• [WHAT THE TASK ASKS]
Every record should be copied exactly, except that pictures are to be omitted.

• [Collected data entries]
+ + + + + + +
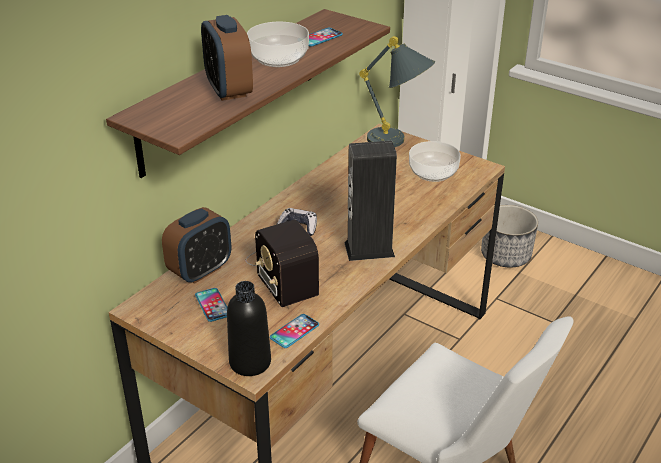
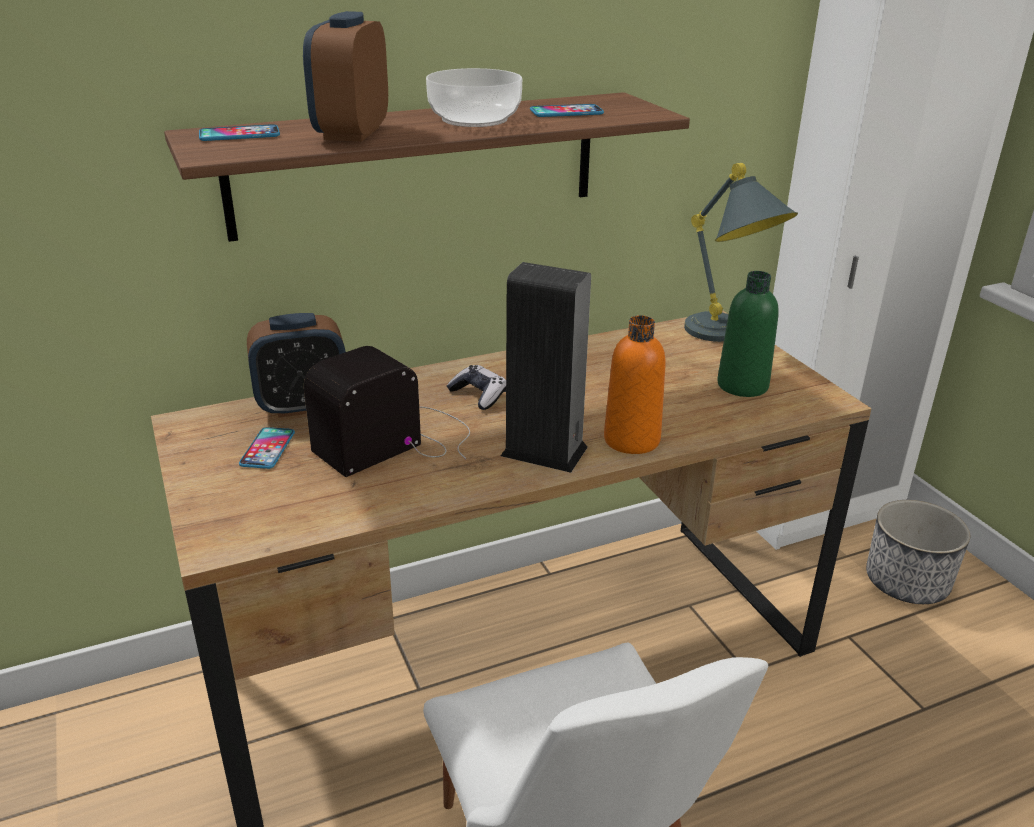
camera: 30 degrees right, 5 degrees down
(250, 362) = (225, 533): black bottle -> none
(283, 271) = (398, 439): radio -> radio turned 45 degrees clockwise
(294, 331) = (325, 517): phone -> phone (239, 134)
(407, 226) = (631, 440): none -> orange bottle
(433, 172) = (742, 385): bowl -> green bottle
+ + + + + + +
• [RESPONSE]
camera: 30 degrees right, 5 degrees down
(250, 362) = (225, 533): black bottle -> none
(283, 271) = (398, 439): radio -> radio turned 45 degrees clockwise
(294, 331) = (325, 517): phone -> phone (239, 134)
(407, 226) = (631, 440): none -> orange bottle
(433, 172) = (742, 385): bowl -> green bottle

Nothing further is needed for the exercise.